* _GIVEN DATA_
==*==
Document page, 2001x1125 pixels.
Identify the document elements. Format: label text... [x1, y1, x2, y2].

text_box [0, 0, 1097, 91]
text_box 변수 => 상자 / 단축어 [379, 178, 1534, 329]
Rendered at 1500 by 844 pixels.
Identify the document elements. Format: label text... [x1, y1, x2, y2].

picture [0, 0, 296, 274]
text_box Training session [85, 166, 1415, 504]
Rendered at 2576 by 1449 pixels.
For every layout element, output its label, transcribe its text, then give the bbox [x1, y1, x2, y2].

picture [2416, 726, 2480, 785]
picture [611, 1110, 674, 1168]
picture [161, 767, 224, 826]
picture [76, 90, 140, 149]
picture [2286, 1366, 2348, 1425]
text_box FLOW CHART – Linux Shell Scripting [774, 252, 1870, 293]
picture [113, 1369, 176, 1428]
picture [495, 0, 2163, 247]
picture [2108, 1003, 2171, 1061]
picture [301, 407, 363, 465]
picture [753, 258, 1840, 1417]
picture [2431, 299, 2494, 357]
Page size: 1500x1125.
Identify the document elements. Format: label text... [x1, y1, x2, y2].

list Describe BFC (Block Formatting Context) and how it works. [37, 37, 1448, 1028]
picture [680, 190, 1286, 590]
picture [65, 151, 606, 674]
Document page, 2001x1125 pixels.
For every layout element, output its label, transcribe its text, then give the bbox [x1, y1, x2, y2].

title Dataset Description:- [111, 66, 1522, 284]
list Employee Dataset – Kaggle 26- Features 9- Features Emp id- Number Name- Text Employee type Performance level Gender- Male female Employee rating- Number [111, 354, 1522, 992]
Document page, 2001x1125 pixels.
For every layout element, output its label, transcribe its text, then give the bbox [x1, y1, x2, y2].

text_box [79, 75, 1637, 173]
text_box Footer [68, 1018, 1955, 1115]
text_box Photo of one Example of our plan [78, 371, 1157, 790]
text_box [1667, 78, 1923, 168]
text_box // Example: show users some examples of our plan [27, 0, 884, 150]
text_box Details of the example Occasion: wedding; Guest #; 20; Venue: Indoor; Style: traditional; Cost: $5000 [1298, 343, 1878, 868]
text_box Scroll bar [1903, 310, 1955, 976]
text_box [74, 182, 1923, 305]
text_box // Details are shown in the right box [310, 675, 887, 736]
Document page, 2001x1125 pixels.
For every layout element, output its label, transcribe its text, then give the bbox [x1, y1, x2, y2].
==*==
* _TASK DIRECTIONS_
Would you transcribe the records above exactly, leaving nothing out?

* _SOLUTION FOR THIS PROBLEM_
Document page, 2001x1125 pixels.
Identify the document elements. Format: label text... [x1, y1, x2, y2].

text_box [0, 0, 1097, 91]
text_box 변수 => 상자 / 단축어 [379, 178, 1534, 329]
Rendered at 1500 by 844 pixels.
Identify the document elements. Format: label text... [x1, y1, x2, y2].

picture [0, 0, 296, 274]
text_box Training session [85, 166, 1415, 504]
Rendered at 2576 by 1449 pixels.
For every layout element, output its label, transcribe its text, then give the bbox [x1, y1, x2, y2].

picture [2416, 726, 2480, 785]
picture [611, 1110, 674, 1168]
picture [161, 767, 224, 826]
picture [76, 90, 140, 149]
picture [2286, 1366, 2348, 1425]
text_box FLOW CHART – Linux Shell Scripting [774, 252, 1870, 293]
picture [113, 1369, 176, 1428]
picture [495, 0, 2163, 247]
picture [2108, 1003, 2171, 1061]
picture [301, 407, 363, 465]
picture [753, 258, 1840, 1417]
picture [2431, 299, 2494, 357]
Page size: 1500x1125.
Identify the document elements. Format: label text... [x1, y1, x2, y2].

list Describe BFC (Block Formatting Context) and how it works. [37, 37, 1448, 1028]
picture [680, 190, 1286, 590]
picture [65, 151, 606, 674]
Document page, 2001x1125 pixels.
For every layout element, output its label, transcribe its text, then give the bbox [x1, y1, x2, y2].

title Dataset Description:- [111, 66, 1522, 284]
list Employee Dataset – Kaggle 26- Features 9- Features Emp id- Number Name- Text Employee type Performance level Gender- Male female Employee rating- Number [111, 354, 1522, 992]
Document page, 2001x1125 pixels.
For every layout element, output its label, transcribe its text, then give the bbox [x1, y1, x2, y2].

text_box [79, 75, 1637, 173]
text_box Footer [68, 1018, 1955, 1115]
text_box Photo of one Example of our plan [78, 371, 1157, 790]
text_box [1667, 78, 1923, 168]
text_box // Example: show users some examples of our plan [27, 0, 884, 150]
text_box Details of the example Occasion: wedding; Guest #; 20; Venue: Indoor; Style: traditional; Cost: $5000 [1298, 343, 1878, 868]
text_box Scroll bar [1903, 310, 1955, 976]
text_box [74, 182, 1923, 305]
text_box // Details are shown in the right box [310, 675, 887, 736]
Document page, 2001x1125 pixels.
For every layout element, output its label, transcribe its text, then give the bbox [x1, y1, x2, y2].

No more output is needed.